Brief
Return every line of the records below unchanged, in the same order.

Data records
··········
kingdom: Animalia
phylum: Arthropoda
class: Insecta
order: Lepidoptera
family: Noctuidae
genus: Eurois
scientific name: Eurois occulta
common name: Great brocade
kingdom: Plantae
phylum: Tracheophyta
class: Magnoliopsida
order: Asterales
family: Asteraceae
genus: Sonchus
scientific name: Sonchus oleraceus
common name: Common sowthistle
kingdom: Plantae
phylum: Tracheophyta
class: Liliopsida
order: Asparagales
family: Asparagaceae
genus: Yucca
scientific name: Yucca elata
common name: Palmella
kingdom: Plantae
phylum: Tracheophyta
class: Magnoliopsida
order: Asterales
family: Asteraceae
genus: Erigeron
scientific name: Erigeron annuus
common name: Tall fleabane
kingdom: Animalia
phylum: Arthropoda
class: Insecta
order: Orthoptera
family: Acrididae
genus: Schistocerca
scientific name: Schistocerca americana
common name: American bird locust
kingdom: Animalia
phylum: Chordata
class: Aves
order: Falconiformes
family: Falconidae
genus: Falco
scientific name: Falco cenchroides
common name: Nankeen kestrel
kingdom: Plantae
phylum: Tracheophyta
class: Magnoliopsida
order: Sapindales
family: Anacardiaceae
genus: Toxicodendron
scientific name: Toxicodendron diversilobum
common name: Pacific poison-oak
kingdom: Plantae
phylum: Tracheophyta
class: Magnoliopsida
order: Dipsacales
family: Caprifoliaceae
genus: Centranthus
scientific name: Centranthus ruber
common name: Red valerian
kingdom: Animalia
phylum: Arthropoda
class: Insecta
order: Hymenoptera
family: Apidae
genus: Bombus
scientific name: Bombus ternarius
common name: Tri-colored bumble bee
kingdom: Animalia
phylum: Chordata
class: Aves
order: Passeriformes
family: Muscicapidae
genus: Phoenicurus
··········
Result
kingdom: Animalia
phylum: Arthropoda
class: Insecta
order: Lepidoptera
family: Noctuidae
genus: Eurois
scientific name: Eurois occulta
common name: Great brocade
kingdom: Plantae
phylum: Tracheophyta
class: Magnoliopsida
order: Asterales
family: Asteraceae
genus: Sonchus
scientific name: Sonchus oleraceus
common name: Common sowthistle
kingdom: Plantae
phylum: Tracheophyta
class: Liliopsida
order: Asparagales
family: Asparagaceae
genus: Yucca
scientific name: Yucca elata
common name: Palmella
kingdom: Plantae
phylum: Tracheophyta
class: Magnoliopsida
order: Asterales
family: Asteraceae
genus: Erigeron
scientific name: Erigeron annuus
common name: Tall fleabane
kingdom: Animalia
phylum: Arthropoda
class: Insecta
order: Orthoptera
family: Acrididae
genus: Schistocerca
scientific name: Schistocerca americana
common name: American bird locust
kingdom: Animalia
phylum: Chordata
class: Aves
order: Falconiformes
family: Falconidae
genus: Falco
scientific name: Falco cenchroides
common name: Nankeen kestrel
kingdom: Plantae
phylum: Tracheophyta
class: Magnoliopsida
order: Sapindales
family: Anacardiaceae
genus: Toxicodendron
scientific name: Toxicodendron diversilobum
common name: Pacific poison-oak
kingdom: Plantae
phylum: Tracheophyta
class: Magnoliopsida
order: Dipsacales
family: Caprifoliaceae
genus: Centranthus
scientific name: Centranthus ruber
common name: Red valerian
kingdom: Animalia
phylum: Arthropoda
class: Insecta
order: Hymenoptera
family: Apidae
genus: Bombus
scientific name: Bombus ternarius
common name: Tri-colored bumble bee
kingdom: Animalia
phylum: Chordata
class: Aves
order: Passeriformes
family: Muscicapidae
genus: Phoenicurus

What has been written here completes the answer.